Goal of the exercise
Using the records below, repeat exactly the lines from the one holding "Document page, 1241x1754 pixels." through the one holding "Document page, 1275x1650 pixels.", both ends included, and no others.

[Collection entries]
● ● ● ● ● ● ●

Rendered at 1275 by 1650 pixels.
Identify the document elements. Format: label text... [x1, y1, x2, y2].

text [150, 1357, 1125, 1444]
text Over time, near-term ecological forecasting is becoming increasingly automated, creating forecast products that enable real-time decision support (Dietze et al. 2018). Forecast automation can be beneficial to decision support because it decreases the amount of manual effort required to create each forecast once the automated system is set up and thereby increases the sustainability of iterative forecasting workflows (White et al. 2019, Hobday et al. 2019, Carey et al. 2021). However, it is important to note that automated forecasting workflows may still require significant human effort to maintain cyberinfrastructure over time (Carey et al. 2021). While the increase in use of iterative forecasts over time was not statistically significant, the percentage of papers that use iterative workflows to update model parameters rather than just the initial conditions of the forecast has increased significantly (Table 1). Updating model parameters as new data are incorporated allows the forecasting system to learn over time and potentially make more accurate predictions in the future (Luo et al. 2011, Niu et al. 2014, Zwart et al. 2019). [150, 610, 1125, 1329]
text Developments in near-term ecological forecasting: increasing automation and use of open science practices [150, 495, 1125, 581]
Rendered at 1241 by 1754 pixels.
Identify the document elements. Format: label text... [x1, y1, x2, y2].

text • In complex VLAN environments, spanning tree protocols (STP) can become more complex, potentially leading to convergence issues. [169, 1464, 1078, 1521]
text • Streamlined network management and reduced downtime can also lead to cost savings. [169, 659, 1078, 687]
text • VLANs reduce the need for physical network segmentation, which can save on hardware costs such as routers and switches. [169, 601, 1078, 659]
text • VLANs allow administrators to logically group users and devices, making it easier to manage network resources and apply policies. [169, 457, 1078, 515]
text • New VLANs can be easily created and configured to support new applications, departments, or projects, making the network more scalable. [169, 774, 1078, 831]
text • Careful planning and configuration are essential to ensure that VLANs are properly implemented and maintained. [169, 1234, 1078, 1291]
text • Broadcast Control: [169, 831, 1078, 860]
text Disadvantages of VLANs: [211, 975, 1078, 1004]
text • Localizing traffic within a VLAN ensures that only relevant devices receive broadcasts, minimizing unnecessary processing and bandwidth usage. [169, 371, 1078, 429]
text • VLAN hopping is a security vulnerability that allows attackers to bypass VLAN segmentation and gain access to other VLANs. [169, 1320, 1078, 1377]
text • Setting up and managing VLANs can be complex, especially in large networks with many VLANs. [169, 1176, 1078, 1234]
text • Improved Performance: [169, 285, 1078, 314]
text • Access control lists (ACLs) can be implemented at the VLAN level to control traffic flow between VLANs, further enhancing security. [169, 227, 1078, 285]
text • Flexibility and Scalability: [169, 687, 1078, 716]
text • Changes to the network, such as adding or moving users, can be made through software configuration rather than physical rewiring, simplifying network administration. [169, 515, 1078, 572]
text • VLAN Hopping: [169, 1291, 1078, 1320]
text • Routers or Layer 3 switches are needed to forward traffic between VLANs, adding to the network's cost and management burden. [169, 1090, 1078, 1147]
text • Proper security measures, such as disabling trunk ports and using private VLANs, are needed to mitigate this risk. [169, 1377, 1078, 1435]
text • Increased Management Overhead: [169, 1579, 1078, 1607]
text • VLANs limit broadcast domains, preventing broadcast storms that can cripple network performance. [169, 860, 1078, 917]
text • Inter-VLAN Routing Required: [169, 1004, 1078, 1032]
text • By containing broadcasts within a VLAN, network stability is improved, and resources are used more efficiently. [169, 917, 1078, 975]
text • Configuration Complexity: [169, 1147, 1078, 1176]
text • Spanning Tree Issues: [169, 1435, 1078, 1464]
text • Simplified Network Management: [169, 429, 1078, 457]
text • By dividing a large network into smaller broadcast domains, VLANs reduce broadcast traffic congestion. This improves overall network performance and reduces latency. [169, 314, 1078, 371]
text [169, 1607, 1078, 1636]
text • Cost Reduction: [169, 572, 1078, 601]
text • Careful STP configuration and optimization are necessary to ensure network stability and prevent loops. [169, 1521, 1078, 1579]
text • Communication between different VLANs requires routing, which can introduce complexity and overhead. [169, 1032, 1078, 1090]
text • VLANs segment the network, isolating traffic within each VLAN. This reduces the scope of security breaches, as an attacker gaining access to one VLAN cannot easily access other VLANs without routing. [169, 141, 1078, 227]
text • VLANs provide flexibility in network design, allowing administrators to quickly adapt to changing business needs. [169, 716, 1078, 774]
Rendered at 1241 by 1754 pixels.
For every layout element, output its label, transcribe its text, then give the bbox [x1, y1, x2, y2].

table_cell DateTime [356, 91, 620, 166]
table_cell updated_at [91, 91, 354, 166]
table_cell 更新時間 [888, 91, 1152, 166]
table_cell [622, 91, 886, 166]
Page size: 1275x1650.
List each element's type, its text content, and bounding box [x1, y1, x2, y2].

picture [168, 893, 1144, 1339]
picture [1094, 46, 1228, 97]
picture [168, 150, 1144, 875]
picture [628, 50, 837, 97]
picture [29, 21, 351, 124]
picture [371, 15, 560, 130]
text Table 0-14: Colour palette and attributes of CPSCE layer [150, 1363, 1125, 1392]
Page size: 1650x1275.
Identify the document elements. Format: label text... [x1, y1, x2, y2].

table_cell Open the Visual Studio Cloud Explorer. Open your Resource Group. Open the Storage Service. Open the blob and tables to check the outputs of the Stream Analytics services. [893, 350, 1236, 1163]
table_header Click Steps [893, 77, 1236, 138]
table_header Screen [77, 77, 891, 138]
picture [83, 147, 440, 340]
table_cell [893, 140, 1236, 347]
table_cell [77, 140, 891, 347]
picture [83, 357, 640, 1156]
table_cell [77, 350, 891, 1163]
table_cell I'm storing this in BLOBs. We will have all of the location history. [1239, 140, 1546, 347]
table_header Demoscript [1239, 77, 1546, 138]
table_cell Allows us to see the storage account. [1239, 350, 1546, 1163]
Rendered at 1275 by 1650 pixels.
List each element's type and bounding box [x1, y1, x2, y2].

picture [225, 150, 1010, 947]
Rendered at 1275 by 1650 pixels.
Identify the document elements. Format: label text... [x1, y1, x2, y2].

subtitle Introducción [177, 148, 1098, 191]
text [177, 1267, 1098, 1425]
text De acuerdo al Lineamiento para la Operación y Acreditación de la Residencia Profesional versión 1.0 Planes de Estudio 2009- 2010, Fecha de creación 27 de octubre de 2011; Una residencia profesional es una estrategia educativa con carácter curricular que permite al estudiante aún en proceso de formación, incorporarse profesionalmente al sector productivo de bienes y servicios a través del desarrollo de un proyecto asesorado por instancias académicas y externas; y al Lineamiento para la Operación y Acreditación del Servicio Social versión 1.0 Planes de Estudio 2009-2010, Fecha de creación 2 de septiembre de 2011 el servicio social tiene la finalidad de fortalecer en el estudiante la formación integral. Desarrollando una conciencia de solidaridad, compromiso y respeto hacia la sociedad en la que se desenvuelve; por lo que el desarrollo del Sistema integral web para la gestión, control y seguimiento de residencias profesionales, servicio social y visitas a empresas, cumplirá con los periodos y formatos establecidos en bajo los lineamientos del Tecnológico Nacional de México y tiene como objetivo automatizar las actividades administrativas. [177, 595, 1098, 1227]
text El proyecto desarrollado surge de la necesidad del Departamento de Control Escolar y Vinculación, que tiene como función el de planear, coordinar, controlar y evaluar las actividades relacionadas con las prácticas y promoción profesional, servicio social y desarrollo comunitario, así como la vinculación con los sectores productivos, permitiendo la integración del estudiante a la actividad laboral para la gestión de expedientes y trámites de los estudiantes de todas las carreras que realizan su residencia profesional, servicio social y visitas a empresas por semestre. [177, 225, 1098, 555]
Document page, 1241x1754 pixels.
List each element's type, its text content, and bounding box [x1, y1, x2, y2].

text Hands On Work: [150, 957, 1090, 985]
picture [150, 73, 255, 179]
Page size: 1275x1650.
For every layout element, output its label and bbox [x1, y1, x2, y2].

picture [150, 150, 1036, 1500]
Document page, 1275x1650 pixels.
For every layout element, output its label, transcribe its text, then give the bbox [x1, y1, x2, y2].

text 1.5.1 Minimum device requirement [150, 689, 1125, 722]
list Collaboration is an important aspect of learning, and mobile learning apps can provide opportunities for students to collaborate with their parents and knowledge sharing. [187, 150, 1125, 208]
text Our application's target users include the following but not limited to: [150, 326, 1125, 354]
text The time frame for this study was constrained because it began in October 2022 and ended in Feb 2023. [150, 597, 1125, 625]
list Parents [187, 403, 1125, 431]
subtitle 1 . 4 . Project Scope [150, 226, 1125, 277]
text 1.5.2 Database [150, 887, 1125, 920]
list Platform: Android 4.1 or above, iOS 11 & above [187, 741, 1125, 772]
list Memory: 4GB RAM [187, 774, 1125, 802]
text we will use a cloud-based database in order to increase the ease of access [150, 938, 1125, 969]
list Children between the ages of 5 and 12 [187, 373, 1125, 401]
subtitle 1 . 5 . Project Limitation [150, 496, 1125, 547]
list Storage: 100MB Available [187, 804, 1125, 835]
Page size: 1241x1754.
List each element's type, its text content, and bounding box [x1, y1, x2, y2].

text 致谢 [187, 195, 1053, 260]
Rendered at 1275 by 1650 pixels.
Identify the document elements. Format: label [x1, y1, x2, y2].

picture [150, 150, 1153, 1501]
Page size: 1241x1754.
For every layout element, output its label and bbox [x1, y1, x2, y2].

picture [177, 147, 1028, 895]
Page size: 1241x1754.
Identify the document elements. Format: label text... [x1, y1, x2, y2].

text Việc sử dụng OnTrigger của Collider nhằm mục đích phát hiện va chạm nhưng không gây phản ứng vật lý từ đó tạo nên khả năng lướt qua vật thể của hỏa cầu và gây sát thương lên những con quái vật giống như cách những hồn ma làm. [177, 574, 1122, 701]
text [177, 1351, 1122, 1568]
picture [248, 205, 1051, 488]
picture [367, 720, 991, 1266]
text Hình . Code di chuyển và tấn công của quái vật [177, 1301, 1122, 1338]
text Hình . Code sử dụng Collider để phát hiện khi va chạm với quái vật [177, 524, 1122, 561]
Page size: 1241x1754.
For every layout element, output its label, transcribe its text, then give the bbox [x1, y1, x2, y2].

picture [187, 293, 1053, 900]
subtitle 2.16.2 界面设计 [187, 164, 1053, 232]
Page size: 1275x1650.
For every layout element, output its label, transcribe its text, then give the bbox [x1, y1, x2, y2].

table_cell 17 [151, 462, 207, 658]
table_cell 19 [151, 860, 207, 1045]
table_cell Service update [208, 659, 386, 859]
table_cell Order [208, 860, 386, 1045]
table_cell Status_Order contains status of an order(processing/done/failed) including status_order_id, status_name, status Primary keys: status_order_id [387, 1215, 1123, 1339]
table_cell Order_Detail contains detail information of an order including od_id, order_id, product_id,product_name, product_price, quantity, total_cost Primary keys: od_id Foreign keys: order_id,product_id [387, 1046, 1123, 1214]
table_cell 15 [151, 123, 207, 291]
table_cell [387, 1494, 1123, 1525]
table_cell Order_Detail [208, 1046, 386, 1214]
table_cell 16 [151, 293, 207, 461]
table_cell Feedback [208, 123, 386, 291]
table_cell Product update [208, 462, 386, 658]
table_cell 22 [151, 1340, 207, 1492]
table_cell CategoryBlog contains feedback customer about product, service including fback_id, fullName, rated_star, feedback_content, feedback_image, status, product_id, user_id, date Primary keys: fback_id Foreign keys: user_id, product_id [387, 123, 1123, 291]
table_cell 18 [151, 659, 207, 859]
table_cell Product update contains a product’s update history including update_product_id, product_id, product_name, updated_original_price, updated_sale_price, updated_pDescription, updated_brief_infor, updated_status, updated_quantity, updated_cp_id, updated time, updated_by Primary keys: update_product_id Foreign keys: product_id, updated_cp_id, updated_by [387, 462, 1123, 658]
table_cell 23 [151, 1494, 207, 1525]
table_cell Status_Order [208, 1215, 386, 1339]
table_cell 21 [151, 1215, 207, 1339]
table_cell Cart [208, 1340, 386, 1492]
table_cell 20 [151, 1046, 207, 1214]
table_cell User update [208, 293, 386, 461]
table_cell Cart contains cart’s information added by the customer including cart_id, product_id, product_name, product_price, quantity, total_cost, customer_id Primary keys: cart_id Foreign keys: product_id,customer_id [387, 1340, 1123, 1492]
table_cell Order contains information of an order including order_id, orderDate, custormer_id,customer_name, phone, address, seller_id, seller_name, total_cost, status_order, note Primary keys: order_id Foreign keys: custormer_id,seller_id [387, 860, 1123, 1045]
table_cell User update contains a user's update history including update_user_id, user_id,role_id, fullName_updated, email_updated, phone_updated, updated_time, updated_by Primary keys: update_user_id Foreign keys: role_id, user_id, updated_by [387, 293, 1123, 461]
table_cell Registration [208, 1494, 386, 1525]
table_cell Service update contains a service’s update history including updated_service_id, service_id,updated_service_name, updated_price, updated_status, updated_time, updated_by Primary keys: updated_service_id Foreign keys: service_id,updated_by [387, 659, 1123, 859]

● ● ● ● ● ● ●

Answer to this problem
Document page, 1241x1754 pixels.
List each element's type, its text content, and bounding box [x1, y1, x2, y2].

text Hands On Work: [150, 957, 1090, 985]
picture [150, 73, 255, 179]
Page size: 1275x1650.
For every layout element, output its label and bbox [x1, y1, x2, y2].

picture [150, 150, 1036, 1500]
Document page, 1275x1650 pixels.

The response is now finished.